----- EXCERPTED PASSAGE

Tuesday, June 26, 2012
I Interview Playwrights Part 470: Micheline Auger
Hometown: Sacramento, CA.
Current Town: NYC
Q: Tell me about American River:
A: I wanted to write the Great American Love Story. It's also a grieving. And a comedy. It's a grievedy.
Q: What else are you working on now?
A: Right now I'm curating the Write Out Front Playwright Installation happening in the storefront of the Drama Book Shop August 13th - Sept. 4th. Some 70 playwrights will write new work in the storefront while the screen view of their computer will be projected on the wall behind them, visible to the street. People can engage, support and follow the playwrights via twitter, FB and the Write Out Front Website. They can go to their shows, follow their careers and when they win a Tony, Lily or Academy Award they can say I knew them when... Tina Howe called it "Inspired insanity!"
Q: Tell me about Theaterspeak.

----------

** INSTRUCTIONS **
1/ In the playwright interview, why does the playwright call American River a "grievedy"?
2/ Copy the part of the playwright interview word for word, starting at "Tuesday, June 26, 2012" and ending at "working on now?".

----- SUPPLIED ENTRIES

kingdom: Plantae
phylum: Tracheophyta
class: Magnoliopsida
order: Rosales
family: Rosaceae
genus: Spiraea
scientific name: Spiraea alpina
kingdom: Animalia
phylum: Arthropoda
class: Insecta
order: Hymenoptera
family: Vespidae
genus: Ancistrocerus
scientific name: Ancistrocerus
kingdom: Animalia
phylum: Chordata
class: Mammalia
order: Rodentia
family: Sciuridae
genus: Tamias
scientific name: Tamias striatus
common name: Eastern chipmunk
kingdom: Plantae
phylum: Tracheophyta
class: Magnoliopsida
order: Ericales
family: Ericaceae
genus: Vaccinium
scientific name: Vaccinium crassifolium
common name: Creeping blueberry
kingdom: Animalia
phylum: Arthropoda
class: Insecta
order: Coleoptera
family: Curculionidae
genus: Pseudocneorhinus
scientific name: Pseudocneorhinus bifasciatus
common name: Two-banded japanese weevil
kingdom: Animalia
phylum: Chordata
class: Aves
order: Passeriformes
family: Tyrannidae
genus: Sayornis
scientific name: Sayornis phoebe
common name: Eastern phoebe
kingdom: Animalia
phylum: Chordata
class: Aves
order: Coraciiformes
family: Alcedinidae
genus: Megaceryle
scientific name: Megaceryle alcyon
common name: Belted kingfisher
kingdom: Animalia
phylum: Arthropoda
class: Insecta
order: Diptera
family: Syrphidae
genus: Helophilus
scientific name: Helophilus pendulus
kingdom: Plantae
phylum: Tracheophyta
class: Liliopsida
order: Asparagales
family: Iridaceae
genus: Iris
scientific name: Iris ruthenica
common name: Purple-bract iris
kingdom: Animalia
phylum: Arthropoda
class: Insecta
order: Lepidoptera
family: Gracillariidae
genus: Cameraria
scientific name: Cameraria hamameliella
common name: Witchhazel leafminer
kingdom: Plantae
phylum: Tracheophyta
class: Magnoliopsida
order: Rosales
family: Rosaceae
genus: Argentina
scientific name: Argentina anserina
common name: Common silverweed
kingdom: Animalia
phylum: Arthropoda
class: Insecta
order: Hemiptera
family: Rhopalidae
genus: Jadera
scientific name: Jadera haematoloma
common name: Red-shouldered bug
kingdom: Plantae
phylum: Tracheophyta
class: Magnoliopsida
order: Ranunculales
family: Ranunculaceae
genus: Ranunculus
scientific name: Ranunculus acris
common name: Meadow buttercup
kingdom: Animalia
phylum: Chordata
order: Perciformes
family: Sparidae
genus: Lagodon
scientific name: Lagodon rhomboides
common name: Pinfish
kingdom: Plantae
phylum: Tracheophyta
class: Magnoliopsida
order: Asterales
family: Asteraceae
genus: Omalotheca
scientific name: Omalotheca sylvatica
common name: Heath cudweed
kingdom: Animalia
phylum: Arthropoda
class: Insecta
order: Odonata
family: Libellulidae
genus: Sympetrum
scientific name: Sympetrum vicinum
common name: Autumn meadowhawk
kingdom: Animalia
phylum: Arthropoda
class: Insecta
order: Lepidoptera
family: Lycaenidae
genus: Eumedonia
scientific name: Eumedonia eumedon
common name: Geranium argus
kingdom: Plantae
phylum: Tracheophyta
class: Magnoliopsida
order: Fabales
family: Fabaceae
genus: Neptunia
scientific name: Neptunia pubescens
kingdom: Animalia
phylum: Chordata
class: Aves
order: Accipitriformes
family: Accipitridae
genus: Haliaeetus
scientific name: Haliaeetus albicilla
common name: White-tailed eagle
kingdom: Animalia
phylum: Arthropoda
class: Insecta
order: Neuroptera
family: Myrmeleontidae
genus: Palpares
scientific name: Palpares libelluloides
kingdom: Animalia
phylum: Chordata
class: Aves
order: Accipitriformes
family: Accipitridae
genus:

----------

** ANSWERS PER TASK **
1/ The playwright calls American River a "grievedy" because the play is a grieving and also a comedy. The word joins those two parts together.

2/
Tuesday, June 26, 2012
I Interview Playwrights Part 470: Micheline Auger
Hometown: Sacramento, CA.
Current Town: NYC
Q: Tell me about American River:
A: I wanted to write the Great American Love Story. It's also a grieving. And a comedy. It's a grievedy.
Q: What else are you working on now?